Other difficulties experienced by children at school in Tanzania included corporal punishment, missing classes when they were asked to run errands for their teachers and being bullied by their peers.
In the UK, some children and parents also highlighted issues related to poverty as impacting on children’s education. Many of the families lived on low income in overcrowded social housing, which restricted the space available to young people for private study and homework. Several families did not have a computer or internet access at home (considered to be a necessity for families with secondary school age children in the UK: Bradshaw et al, 2008), which made it difficult for young people to do their coursework. This sometimes resulted in conflicts with parents when young people went to their friends’ houses or to the library to study and returned home late.
Young people and parents also highlighted a number of difficulties children experienced at school related to immigration and racism, including language difficulties for newly arrived young people whose first language was not English, parents/siblings not being able to help them with their homework because of language and literacy difficulties, difficulties with bullying and peer group interactions and experiences of institutional racism in school and college. The problems that young people experienced at school reveal the difficulty of isolating the effects of caring from the broader socioeconomic impacts of HIV/AIDS, poverty, migration and racism. These structural and relational aspects of social exclusion are likely to have just as significant impacts on children’s educational outcomes and future life chances as their caring responsibilities.

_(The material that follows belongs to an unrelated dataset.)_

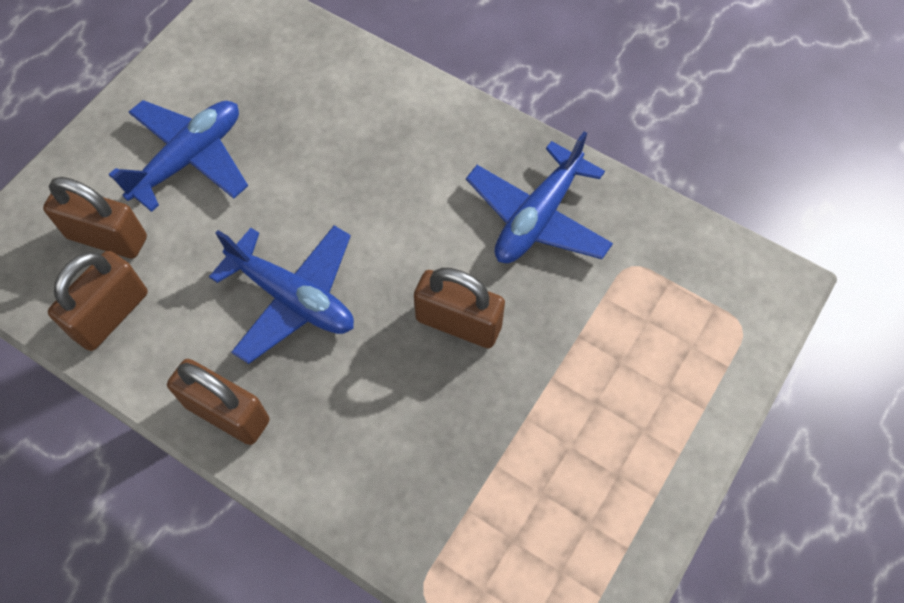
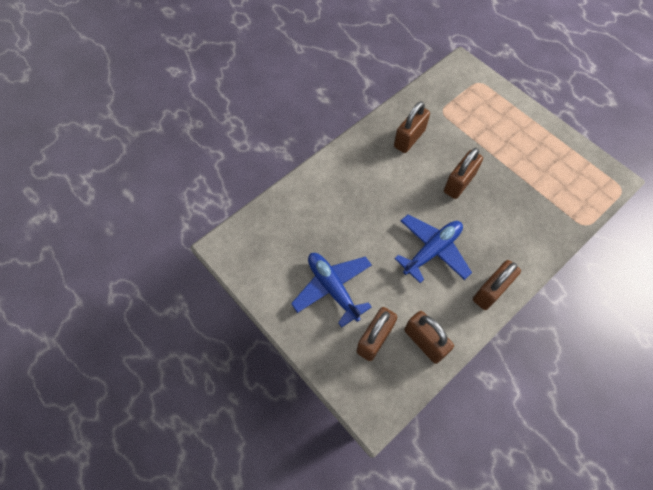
camera: 75 degrees left, 0 degrees up
blue plane [466,131,613,263] -> brown padlock [394,101,430,153]

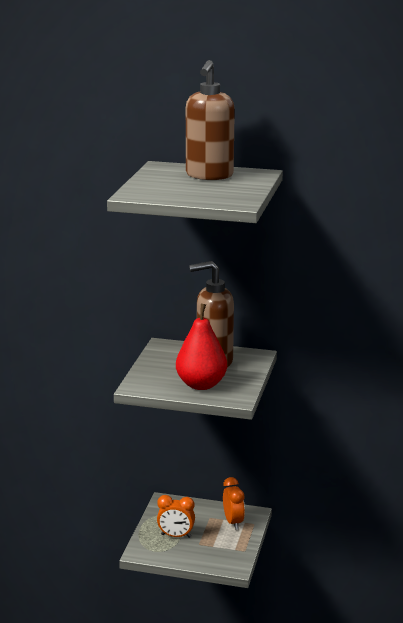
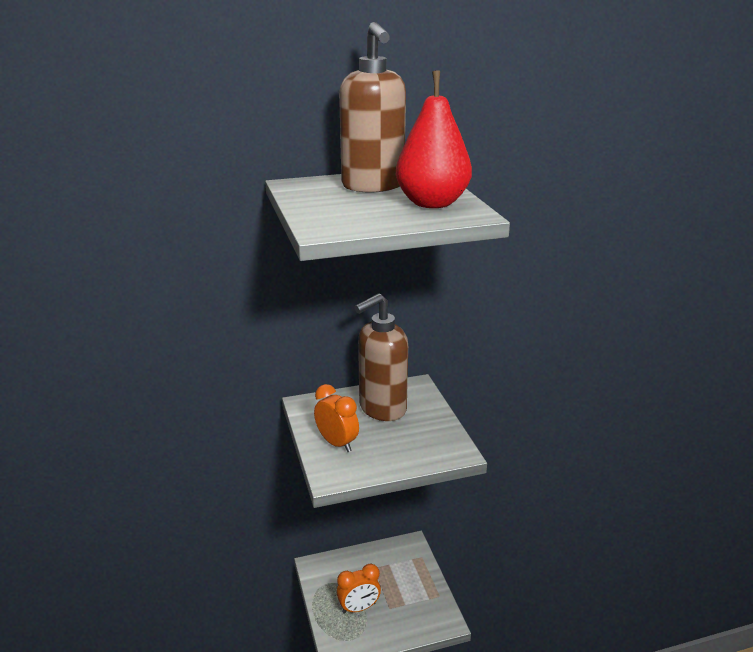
camera: 30 degrees left, 5 degrees up
red pear [176,304,227,390] -> red pear moved to [396,70,472,208]
orange clock [223,477,245,530] -> orange clock moved to [314,384,359,452]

(p.187) Resilience and impacts within the wider community
Much of the previous research with young carers in the global North has identified negative impacts of children’s caring responsibilities on their friendships, social lives and relationships in the wider community. This includes restricted opportunities for social networking and for developing peer friendships (Bilsborrow, 1992; Aldridge and Becker, 1993; Dearden and Becker, 1995; 1998; Thomas et al, 2003; Dearden and Becker, 2004) and limited opportunities for taking part in leisure and other activities (Aldridge and Becker, 1993). However, the resilience literature suggests that aspects of children’s wider social environment, such as a supportive extended family, positive peer relationships, extracurricular activities, valued social roles and engagement in the community, membership of religious or faith communities, and the availability of external support or resources, represent important protective factors that can build children’s resilience (Newman, 2002b; Schoon and Bynner, 2003). Gilligan (2004) suggests that a ‘secure base’ and supportive social networks in different domains, such as the home, extended family, school and social activities in the community can represent ‘arenas of comfort’ for children who experience adversity. Similarly, familiar routines, celebrations and rituals can be important in creating a sense of order, structure, collective identity and belonging for children exposed to risk and adversity (Gilligan, 2004). The different effects of young caregiving on young people’s peer relationships and social lives within the context of the global North and South are discussed below.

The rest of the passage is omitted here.